**Set exercise**. Reproduce all of the rows below word for word, leaving every line unchanged.

**Data listing**.
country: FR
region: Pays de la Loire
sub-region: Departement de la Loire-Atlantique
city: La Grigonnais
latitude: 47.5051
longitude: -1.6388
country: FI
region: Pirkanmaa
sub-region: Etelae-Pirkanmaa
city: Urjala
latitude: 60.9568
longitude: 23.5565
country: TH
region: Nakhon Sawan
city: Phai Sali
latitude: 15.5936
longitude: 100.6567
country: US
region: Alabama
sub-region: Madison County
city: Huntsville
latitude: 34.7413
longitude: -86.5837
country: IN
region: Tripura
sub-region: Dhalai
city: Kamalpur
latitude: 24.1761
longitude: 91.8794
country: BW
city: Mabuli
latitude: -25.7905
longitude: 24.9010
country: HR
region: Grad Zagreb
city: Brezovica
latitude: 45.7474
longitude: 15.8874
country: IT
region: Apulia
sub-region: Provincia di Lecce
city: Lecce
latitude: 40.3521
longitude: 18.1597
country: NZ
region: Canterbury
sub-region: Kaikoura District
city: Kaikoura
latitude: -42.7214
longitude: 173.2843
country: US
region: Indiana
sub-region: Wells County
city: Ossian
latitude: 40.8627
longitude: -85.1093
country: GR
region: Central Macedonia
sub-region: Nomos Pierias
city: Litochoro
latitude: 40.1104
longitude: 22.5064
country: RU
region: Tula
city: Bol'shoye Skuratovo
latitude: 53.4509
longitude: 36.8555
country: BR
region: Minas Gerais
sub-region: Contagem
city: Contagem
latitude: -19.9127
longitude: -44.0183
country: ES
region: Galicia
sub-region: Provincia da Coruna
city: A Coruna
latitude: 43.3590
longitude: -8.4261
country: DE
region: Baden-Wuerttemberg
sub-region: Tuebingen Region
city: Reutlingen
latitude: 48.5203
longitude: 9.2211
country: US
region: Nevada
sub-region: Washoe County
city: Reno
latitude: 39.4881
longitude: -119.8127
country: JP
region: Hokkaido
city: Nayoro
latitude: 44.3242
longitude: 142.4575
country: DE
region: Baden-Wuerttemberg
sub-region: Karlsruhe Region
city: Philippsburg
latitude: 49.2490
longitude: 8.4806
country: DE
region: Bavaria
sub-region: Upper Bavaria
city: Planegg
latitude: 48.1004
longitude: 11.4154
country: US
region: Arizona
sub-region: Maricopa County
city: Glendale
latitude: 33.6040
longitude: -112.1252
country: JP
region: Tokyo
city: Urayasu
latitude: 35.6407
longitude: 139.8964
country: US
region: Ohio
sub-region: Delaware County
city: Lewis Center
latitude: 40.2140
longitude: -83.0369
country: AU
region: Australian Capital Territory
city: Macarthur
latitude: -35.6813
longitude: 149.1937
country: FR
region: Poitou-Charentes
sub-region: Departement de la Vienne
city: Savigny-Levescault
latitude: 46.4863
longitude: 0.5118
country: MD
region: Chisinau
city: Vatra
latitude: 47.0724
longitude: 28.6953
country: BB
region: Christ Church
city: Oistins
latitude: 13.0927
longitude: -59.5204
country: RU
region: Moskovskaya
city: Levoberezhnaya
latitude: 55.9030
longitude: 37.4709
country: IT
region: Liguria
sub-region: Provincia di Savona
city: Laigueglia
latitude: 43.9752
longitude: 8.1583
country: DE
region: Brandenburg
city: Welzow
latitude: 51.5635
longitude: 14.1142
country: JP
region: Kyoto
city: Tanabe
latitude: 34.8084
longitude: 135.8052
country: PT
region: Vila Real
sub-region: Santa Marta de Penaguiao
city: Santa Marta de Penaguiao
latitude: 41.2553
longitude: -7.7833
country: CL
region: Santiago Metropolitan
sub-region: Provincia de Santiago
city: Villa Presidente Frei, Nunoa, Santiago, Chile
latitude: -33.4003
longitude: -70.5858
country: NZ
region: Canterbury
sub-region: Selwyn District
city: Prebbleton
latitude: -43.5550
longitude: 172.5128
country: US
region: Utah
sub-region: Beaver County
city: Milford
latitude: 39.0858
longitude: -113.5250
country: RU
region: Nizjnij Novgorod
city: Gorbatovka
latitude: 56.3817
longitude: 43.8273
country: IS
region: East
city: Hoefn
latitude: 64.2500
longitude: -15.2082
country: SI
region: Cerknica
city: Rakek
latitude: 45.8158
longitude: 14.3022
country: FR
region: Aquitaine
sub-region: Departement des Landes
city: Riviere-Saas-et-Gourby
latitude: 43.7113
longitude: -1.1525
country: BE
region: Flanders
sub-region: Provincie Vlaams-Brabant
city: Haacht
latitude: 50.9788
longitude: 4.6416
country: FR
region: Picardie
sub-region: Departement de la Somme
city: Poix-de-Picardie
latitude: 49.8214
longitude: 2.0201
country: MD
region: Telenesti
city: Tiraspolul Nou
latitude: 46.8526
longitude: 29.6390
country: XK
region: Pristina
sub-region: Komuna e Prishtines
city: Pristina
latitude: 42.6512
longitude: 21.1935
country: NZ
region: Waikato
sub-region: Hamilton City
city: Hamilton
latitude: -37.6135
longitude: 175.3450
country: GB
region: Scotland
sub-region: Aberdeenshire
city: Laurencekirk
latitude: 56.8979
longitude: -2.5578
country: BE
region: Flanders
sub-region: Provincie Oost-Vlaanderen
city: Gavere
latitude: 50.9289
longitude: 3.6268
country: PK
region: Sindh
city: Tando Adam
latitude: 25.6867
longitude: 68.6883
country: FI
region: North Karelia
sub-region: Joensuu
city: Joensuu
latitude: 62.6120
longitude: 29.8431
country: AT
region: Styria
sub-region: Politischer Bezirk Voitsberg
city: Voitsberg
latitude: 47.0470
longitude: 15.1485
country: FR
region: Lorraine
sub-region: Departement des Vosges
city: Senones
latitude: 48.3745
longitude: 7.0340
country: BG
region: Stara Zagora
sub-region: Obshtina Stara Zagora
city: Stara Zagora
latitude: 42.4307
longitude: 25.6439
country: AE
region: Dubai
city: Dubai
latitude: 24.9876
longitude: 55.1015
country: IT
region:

**The solution**.
country: FR
region: Pays de la Loire
sub-region: Departement de la Loire-Atlantique
city: La Grigonnais
latitude: 47.5051
longitude: -1.6388
country: FI
region: Pirkanmaa
sub-region: Etelae-Pirkanmaa
city: Urjala
latitude: 60.9568
longitude: 23.5565
country: TH
region: Nakhon Sawan
city: Phai Sali
latitude: 15.5936
longitude: 100.6567
country: US
region: Alabama
sub-region: Madison County
city: Huntsville
latitude: 34.7413
longitude: -86.5837
country: IN
region: Tripura
sub-region: Dhalai
city: Kamalpur
latitude: 24.1761
longitude: 91.8794
country: BW
city: Mabuli
latitude: -25.7905
longitude: 24.9010
country: HR
region: Grad Zagreb
city: Brezovica
latitude: 45.7474
longitude: 15.8874
country: IT
region: Apulia
sub-region: Provincia di Lecce
city: Lecce
latitude: 40.3521
longitude: 18.1597
country: NZ
region: Canterbury
sub-region: Kaikoura District
city: Kaikoura
latitude: -42.7214
longitude: 173.2843
country: US
region: Indiana
sub-region: Wells County
city: Ossian
latitude: 40.8627
longitude: -85.1093
country: GR
region: Central Macedonia
sub-region: Nomos Pierias
city: Litochoro
latitude: 40.1104
longitude: 22.5064
country: RU
region: Tula
city: Bol'shoye Skuratovo
latitude: 53.4509
longitude: 36.8555
country: BR
region: Minas Gerais
sub-region: Contagem
city: Contagem
latitude: -19.9127
longitude: -44.0183
country: ES
region: Galicia
sub-region: Provincia da Coruna
city: A Coruna
latitude: 43.3590
longitude: -8.4261
country: DE
region: Baden-Wuerttemberg
sub-region: Tuebingen Region
city: Reutlingen
latitude: 48.5203
longitude: 9.2211
country: US
region: Nevada
sub-region: Washoe County
city: Reno
latitude: 39.4881
longitude: -119.8127
country: JP
region: Hokkaido
city: Nayoro
latitude: 44.3242
longitude: 142.4575
country: DE
region: Baden-Wuerttemberg
sub-region: Karlsruhe Region
city: Philippsburg
latitude: 49.2490
longitude: 8.4806
country: DE
region: Bavaria
sub-region: Upper Bavaria
city: Planegg
latitude: 48.1004
longitude: 11.4154
country: US
region: Arizona
sub-region: Maricopa County
city: Glendale
latitude: 33.6040
longitude: -112.1252
country: JP
region: Tokyo
city: Urayasu
latitude: 35.6407
longitude: 139.8964
country: US
region: Ohio
sub-region: Delaware County
city: Lewis Center
latitude: 40.2140
longitude: -83.0369
country: AU
region: Australian Capital Territory
city: Macarthur
latitude: -35.6813
longitude: 149.1937
country: FR
region: Poitou-Charentes
sub-region: Departement de la Vienne
city: Savigny-Levescault
latitude: 46.4863
longitude: 0.5118
country: MD
region: Chisinau
city: Vatra
latitude: 47.0724
longitude: 28.6953
country: BB
region: Christ Church
city: Oistins
latitude: 13.0927
longitude: -59.5204
country: RU
region: Moskovskaya
city: Levoberezhnaya
latitude: 55.9030
longitude: 37.4709
country: IT
region: Liguria
sub-region: Provincia di Savona
city: Laigueglia
latitude: 43.9752
longitude: 8.1583
country: DE
region: Brandenburg
city: Welzow
latitude: 51.5635
longitude: 14.1142
country: JP
region: Kyoto
city: Tanabe
latitude: 34.8084
longitude: 135.8052
country: PT
region: Vila Real
sub-region: Santa Marta de Penaguiao
city: Santa Marta de Penaguiao
latitude: 41.2553
longitude: -7.7833
country: CL
region: Santiago Metropolitan
sub-region: Provincia de Santiago
city: Villa Presidente Frei, Nunoa, Santiago, Chile
latitude: -33.4003
longitude: -70.5858
country: NZ
region: Canterbury
sub-region: Selwyn District
city: Prebbleton
latitude: -43.5550
longitude: 172.5128
country: US
region: Utah
sub-region: Beaver County
city: Milford
latitude: 39.0858
longitude: -113.5250
country: RU
region: Nizjnij Novgorod
city: Gorbatovka
latitude: 56.3817
longitude: 43.8273
country: IS
region: East
city: Hoefn
latitude: 64.2500
longitude: -15.2082
country: SI
region: Cerknica
city: Rakek
latitude: 45.8158
longitude: 14.3022
country: FR
region: Aquitaine
sub-region: Departement des Landes
city: Riviere-Saas-et-Gourby
latitude: 43.7113
longitude: -1.1525
country: BE
region: Flanders
sub-region: Provincie Vlaams-Brabant
city: Haacht
latitude: 50.9788
longitude: 4.6416
country: FR
region: Picardie
sub-region: Departement de la Somme
city: Poix-de-Picardie
latitude: 49.8214
longitude: 2.0201
country: MD
region: Telenesti
city: Tiraspolul Nou
latitude: 46.8526
longitude: 29.6390
country: XK
region: Pristina
sub-region: Komuna e Prishtines
city: Pristina
latitude: 42.6512
longitude: 21.1935
country: NZ
region: Waikato
sub-region: Hamilton City
city: Hamilton
latitude: -37.6135
longitude: 175.3450
country: GB
region: Scotland
sub-region: Aberdeenshire
city: Laurencekirk
latitude: 56.8979
longitude: -2.5578
country: BE
region: Flanders
sub-region: Provincie Oost-Vlaanderen
city: Gavere
latitude: 50.9289
longitude: 3.6268
country: PK
region: Sindh
city: Tando Adam
latitude: 25.6867
longitude: 68.6883
country: FI
region: North Karelia
sub-region: Joensuu
city: Joensuu
latitude: 62.6120
longitude: 29.8431
country: AT
region: Styria
sub-region: Politischer Bezirk Voitsberg
city: Voitsberg
latitude: 47.0470
longitude: 15.1485
country: FR
region: Lorraine
sub-region: Departement des Vosges
city: Senones
latitude: 48.3745
longitude: 7.0340
country: BG
region: Stara Zagora
sub-region: Obshtina Stara Zagora
city: Stara Zagora
latitude: 42.4307
longitude: 25.6439
country: AE
region: Dubai
city: Dubai
latitude: 24.9876
longitude: 55.1015
country: IT
region:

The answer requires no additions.